• Условия задания
1. Назовите всех людей, которые, согласно интервью с Антоном Калугиным, участвовали в записи нового альбома Sunchild.
2. Перепишите слово в слово фрагмент интервью с Антоном Калугиным от «Интервью с Антоном» до «в написании музыки?».
3. Ответьте по интервью с Антоном Калугиным:
(a) Какой художник оформил альбом?
(b) Кто изображён на обложке вместо человечков?
(c) Как называется первый альбом, в записи которого участвовала Виктория Осьмачко?

• Извлечённый текст
Интервью с Антоном Калугиным
— Расскажи о работе в Karfagen / Sunchild. Ты — единственный композитор в проектах? У других членов группы есть роль в написании музыки?
— Наверное, все слушатели нашей музыки более или менее знают, что Karfagen и Sunchild — проекты одного человека — Антона Калугина, поэтому главный композитор тоже он.
— То есть, ты единственный композитор?
— Большей частью да. Отдельные треки написаны гитаристами, теми ребятами, что принимают участие в работе группы, так как в тот момент времени они были рядом и вдохновлялись чем-либо; их вдохновение было включено в альбом. Я очень благодарен им всем, ведь когда человек играет, к примеру, соло на гитаре, как это делал Макс Величко, он привносит в него часть себя. Тогда это, в каком-то смысле, его произведение. Хотя основной композитор всё-таки я.
— Кто делал новый альбом Sunchild? Что это за люди?
— Костя Шепеленко на барабанах, он же — барабанщик и Karfagen, и Сергея Бабкина, например; Макс Величко, группа Inside the Sound и Modern Rock Ensemble; Олег Прохоров, неизменный мой басист уже долгие годы; Виктория Осьмачко, которая принимала участие в записи первого альбома — Gnomon; её сын Никита прекрасно исполнил вокальные партии в стиле инди; в записи одного трека, Father, приняла участие скрипачка Мария Барановская.
— Хочется узнать больше об альбоме Messages from Afar. Как вторая частьсвязана с первой, какова концепция нового альбома?
— Концепция… Я бы сказал об этом много сложных слов, но на самом деле всё просто. Messages from Afar — это послания издалека, послания доброй и светлой музыки, позитива. Наступил тот момент, когда я почувствовал, что звуку и музыке современного прогрессива не хватает доброты и… винтажности, что ли. С современной попсой точно так же — музыка в обоих жанрах либо чрезмерно сексуальна, либо слишком агрессивна (что, впрочем, одно и то же). Захотелось сделать добрый альбом, и мой способ достучаться до людей — это “Послания издалека”.
— У тебя есть представление, как это “Издалека” выглядит? Какая-нибудь планета Кобайя или что-то вроде того?
— Конечно. Я думал, что на обложке будет Земля и другая планета, а на ней маленькие человечки строят антенну, направляют её и отправляют свой сигнал. Собственно, это Игорь Сокольский (художник, оформлявший альбом) и отобразил, правда вместо человечков на обложке птицы.

[Сохранённые данные]
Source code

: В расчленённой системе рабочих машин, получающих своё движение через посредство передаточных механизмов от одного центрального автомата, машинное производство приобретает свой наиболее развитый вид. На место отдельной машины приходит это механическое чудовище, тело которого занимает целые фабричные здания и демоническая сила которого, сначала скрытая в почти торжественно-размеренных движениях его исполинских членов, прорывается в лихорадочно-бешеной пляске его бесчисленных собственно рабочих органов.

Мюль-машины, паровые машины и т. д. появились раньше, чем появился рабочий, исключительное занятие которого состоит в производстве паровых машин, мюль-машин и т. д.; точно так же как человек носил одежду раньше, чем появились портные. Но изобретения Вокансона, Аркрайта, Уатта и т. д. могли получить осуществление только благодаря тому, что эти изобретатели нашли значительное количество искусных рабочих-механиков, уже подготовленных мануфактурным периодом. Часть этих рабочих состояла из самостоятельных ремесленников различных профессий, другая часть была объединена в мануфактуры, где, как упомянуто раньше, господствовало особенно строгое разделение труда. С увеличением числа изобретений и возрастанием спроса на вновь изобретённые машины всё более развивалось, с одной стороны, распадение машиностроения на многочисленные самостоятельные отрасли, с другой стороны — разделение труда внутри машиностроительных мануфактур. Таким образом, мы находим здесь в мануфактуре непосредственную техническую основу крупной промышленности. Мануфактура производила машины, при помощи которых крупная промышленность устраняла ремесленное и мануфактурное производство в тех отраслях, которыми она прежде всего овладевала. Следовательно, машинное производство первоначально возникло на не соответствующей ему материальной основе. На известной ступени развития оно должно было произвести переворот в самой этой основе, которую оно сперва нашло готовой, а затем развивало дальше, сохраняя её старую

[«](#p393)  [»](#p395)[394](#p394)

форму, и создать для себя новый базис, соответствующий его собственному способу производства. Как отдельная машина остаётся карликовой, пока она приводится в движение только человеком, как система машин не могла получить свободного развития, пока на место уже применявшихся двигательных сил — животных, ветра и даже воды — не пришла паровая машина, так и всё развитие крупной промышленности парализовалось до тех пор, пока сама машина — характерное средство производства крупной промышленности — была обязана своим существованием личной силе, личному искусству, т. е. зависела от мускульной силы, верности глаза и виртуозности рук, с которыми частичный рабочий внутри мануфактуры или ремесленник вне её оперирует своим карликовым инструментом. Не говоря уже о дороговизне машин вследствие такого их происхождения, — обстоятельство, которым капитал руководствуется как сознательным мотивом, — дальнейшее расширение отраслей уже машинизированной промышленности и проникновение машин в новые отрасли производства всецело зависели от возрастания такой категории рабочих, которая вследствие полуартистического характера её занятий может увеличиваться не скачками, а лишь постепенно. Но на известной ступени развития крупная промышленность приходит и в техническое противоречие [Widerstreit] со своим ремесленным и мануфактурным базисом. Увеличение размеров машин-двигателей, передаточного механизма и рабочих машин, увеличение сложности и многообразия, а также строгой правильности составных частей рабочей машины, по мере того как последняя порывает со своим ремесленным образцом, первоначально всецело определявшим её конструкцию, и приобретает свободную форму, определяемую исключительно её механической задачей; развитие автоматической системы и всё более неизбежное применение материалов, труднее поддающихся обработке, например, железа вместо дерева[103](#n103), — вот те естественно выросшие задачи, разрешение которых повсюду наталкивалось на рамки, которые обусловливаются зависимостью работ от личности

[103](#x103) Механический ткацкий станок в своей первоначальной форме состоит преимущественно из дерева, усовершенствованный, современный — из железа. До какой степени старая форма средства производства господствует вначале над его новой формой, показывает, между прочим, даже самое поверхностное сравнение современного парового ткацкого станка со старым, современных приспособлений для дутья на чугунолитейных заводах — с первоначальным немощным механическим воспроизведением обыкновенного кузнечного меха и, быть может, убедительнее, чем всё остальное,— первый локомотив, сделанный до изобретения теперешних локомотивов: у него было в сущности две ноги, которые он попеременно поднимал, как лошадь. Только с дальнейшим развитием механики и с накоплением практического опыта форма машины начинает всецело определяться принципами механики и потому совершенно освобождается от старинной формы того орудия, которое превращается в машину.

• Ответы к заданию
1. Костя Шепеленко, Макс Величко, Олег Прохоров, Виктория Осьмачко, её сын Никита, Мария Барановская.

2.
Интервью с Антоном Калугиным
— Расскажи о работе в Karfagen / Sunchild. Ты — единственный композитор в проектах? У других членов группы есть роль в написании музыки?

3.
(a) Игорь Сокольский.
(b) Птицы.
(c) Gnomon.